If this is the future, a 1 percent or 2 percent riskless return looks attractive – but is it what’s in store for us?

I doubt it. Apart from the fact that UK inflation, though dead according to the Bank of England, still refuses to lie down, there are other inconsistencies in this scenario.

Japan’s problem, before its bubble burst at the end of the 1980s and ever since, has been underconsumption, as evidenced by its long run current account surplus and strong – often too strong – exchange rate. As long as Mrs Watanabe kept control of the family purse-strings, Japanese (and foreigners) cheerfully snapped up all the Yen printed, with the result that the Bank of Japan found its efforts to generate inflation were like pushing on a string. Worse still, the more prices fell, the greater the incentive to hang on to Yen and to delay spending, secure in the knowledge that a new car or house was only going to be cheaper next year, so that the whole process became a self-sustaining downward spiral.

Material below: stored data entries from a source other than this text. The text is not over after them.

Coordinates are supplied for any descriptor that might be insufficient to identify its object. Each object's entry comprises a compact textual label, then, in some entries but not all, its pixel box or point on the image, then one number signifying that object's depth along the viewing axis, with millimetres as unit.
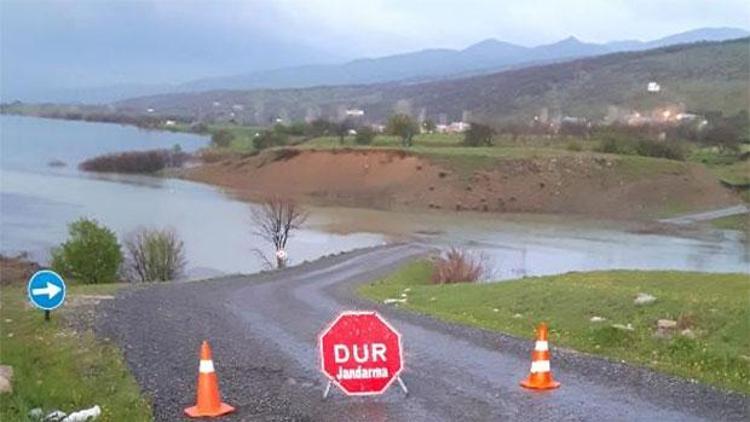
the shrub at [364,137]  130312
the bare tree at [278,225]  56088
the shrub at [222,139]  161700
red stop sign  10336
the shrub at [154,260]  45562
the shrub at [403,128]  129875
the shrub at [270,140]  141500
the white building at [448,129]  158250
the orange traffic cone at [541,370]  11156
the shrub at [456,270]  39250
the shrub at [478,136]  123894
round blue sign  15539
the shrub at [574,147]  114750
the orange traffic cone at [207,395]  9961
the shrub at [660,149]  111125
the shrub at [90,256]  38812
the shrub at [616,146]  113562
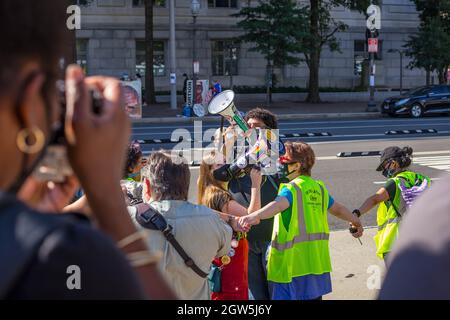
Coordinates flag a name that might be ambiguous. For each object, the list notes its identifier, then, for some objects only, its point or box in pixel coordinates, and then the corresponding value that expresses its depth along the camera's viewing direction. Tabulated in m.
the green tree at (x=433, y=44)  34.84
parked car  27.73
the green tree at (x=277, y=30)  32.09
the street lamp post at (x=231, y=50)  39.06
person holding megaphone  4.89
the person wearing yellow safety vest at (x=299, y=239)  4.66
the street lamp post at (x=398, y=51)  38.40
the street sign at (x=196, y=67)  28.46
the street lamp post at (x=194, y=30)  28.09
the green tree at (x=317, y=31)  34.01
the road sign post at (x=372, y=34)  27.86
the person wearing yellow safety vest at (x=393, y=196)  5.32
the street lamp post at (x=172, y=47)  28.36
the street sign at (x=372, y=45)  27.70
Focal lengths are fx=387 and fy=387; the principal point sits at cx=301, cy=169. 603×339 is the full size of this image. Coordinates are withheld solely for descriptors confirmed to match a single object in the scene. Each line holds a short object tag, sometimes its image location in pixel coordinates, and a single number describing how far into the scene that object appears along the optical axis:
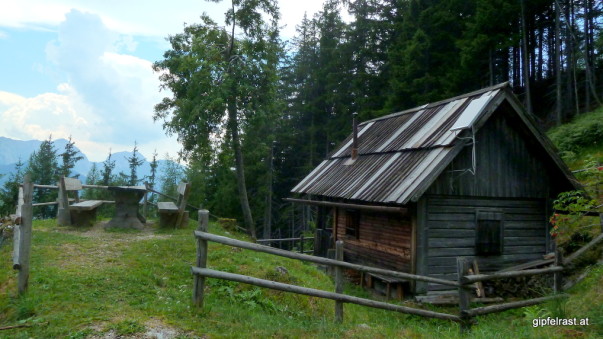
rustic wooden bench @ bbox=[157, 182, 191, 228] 12.05
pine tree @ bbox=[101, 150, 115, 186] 45.83
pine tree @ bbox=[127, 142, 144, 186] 50.16
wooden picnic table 11.72
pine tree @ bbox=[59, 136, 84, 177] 47.12
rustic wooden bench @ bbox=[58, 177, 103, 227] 11.52
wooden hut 10.63
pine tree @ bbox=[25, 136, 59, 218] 43.97
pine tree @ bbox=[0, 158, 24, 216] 34.09
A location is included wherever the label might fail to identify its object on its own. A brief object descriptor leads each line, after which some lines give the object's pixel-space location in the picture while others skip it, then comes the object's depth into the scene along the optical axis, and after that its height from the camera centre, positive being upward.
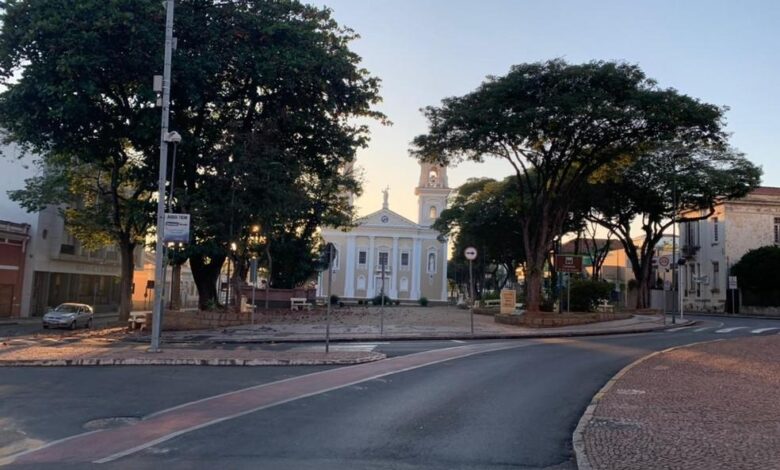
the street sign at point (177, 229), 17.39 +1.43
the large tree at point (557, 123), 27.64 +7.44
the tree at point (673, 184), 41.41 +7.21
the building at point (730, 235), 54.31 +5.41
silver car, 33.91 -1.92
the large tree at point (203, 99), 23.91 +7.62
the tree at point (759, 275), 49.59 +1.91
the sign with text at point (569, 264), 30.47 +1.44
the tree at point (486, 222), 50.56 +5.76
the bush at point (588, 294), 36.31 +0.08
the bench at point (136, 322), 28.31 -1.72
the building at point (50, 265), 42.62 +1.05
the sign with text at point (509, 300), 33.88 -0.38
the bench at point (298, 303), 41.84 -1.05
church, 87.88 +5.03
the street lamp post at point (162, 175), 17.28 +2.92
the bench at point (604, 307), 36.05 -0.64
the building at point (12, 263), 40.50 +0.94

Now, there are at least two reasons why I cannot believe this scenario will be replayed on both sides of the Atlantic, or even in Europe. First of all, Mr and Mrs Smith are not Mrs Watanabe. If credit is available, they will spend. The difficult thing is to get them to save and to invest in something more productive than housing – in other words, how to reorient our economies towards investment and production and away from consumption, the opposite of the Japanese problem. In the medium term, we require a fall in the value of the pound and the dollar – which has already happened to a considerable extent. Hence the second difference between Japan and the rest of the industrialised world – we cannot all suffer simultaneously from the problem of an overvalued currency.

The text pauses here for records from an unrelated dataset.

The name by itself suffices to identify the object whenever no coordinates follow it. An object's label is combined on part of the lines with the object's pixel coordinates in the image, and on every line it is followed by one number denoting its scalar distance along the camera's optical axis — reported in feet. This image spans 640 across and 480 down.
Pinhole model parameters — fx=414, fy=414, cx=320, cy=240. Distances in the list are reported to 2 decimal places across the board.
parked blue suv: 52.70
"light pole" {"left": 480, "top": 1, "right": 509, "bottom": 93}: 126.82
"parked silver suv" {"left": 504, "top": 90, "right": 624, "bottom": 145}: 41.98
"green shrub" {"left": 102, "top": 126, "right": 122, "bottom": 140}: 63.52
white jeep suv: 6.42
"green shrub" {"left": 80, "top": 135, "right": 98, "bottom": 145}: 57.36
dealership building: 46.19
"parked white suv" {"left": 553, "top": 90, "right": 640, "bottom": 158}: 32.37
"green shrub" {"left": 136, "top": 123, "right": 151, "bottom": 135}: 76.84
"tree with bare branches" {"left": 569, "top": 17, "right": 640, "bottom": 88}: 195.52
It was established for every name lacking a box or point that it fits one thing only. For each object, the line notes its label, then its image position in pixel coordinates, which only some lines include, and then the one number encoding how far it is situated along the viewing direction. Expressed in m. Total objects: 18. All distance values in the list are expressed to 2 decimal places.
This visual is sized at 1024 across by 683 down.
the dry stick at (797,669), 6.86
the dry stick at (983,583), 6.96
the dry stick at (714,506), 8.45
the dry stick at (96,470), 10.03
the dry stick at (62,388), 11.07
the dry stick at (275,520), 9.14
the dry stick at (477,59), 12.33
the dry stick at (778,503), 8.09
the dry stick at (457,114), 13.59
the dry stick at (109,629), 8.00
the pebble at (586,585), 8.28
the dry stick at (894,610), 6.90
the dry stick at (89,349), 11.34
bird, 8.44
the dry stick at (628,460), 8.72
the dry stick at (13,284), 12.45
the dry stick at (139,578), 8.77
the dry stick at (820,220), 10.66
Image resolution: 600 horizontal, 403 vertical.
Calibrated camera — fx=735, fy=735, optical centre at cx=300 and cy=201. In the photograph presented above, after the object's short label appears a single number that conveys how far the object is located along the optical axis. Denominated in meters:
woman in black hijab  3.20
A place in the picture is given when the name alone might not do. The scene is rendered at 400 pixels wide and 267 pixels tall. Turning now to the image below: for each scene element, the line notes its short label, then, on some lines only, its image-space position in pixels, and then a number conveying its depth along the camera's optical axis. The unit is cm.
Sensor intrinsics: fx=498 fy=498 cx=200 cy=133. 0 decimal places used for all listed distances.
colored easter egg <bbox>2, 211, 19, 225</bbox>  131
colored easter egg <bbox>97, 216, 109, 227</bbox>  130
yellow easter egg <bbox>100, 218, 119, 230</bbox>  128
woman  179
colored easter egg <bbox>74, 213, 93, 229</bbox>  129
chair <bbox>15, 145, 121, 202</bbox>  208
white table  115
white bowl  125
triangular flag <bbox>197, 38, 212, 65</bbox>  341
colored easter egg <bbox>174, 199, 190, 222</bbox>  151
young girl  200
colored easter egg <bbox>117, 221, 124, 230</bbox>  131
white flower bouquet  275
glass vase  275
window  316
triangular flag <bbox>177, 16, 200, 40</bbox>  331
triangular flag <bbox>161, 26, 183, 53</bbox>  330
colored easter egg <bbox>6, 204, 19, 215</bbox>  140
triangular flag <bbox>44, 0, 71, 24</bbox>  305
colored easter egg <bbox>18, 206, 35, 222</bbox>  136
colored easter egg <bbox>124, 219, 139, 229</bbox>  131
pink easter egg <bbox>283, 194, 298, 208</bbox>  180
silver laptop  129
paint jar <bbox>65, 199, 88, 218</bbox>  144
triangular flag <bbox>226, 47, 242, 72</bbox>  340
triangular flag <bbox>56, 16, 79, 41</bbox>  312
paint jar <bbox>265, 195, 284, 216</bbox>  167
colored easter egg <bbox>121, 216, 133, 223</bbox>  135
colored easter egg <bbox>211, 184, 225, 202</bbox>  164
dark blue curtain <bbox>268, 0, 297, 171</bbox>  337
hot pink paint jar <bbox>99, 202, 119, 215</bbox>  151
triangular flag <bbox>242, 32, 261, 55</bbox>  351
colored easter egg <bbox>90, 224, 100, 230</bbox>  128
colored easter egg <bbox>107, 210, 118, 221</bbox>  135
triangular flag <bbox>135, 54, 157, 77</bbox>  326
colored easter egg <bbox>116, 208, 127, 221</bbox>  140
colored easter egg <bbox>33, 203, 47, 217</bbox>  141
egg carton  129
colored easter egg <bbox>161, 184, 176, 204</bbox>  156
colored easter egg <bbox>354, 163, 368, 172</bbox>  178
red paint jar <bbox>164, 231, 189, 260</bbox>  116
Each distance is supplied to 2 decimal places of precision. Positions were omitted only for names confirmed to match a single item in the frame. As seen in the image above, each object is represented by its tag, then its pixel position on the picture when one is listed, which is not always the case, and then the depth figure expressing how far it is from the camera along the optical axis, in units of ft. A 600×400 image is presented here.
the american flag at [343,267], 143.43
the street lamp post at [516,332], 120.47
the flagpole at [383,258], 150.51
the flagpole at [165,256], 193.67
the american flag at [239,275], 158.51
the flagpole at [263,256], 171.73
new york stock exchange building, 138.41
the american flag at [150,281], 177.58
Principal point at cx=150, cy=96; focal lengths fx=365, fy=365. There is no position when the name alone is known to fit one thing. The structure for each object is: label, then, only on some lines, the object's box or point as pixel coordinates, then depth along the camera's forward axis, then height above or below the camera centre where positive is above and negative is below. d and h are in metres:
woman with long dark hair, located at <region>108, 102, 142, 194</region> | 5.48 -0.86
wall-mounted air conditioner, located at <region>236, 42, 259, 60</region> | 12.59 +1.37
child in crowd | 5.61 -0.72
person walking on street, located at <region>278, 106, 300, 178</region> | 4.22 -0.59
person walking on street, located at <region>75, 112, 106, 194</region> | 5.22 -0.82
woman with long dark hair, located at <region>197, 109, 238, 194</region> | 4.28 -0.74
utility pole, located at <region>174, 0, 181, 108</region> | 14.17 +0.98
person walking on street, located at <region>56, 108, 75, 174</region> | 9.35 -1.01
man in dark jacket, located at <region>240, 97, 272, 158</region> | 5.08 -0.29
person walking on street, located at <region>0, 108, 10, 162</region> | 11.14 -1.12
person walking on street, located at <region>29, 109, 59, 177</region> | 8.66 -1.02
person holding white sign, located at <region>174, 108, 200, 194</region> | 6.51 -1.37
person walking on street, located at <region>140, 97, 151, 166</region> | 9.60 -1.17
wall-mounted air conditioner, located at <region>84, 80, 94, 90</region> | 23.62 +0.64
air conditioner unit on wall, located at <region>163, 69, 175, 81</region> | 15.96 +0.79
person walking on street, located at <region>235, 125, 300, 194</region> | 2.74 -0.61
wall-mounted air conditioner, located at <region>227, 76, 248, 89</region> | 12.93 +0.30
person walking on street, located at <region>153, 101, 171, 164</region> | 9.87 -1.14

There is one remaining boulder blocking the inflation exit route. China’s fixed exchange rate policy was the vital link in the chain of events that led from irresponsible U.S. monetary policy to the asset price bubble, which duly burst in 2008 and got us all into this mess, and it remains an obstacle to recovery. If the RMB were allowed freely to float upward, the world economy could start to rebalance. Chinese consumers would spend a higher proportion of their disposable incomes, buying more imported goods and persuading some of its exporters to divert output to their domestic markets, while the opposite would happen in the U.S. and UK. Moreover, revaluation would also give the world economy an inflationary boost, reducing the real value of our debts, though this benefit might be offset to a considerable extent by the rise in interest rates caused by a Chinese withdrawal from the U.S. Treasury market.

Without a Chinese revaluation, the flood of dollars coming out of the Fed ends up simply inflating the price of gold and real estate in Greater China (which nowadays includes some of the smarter parts of London), a process which risks creating big problems for us all in the not-so-distant future.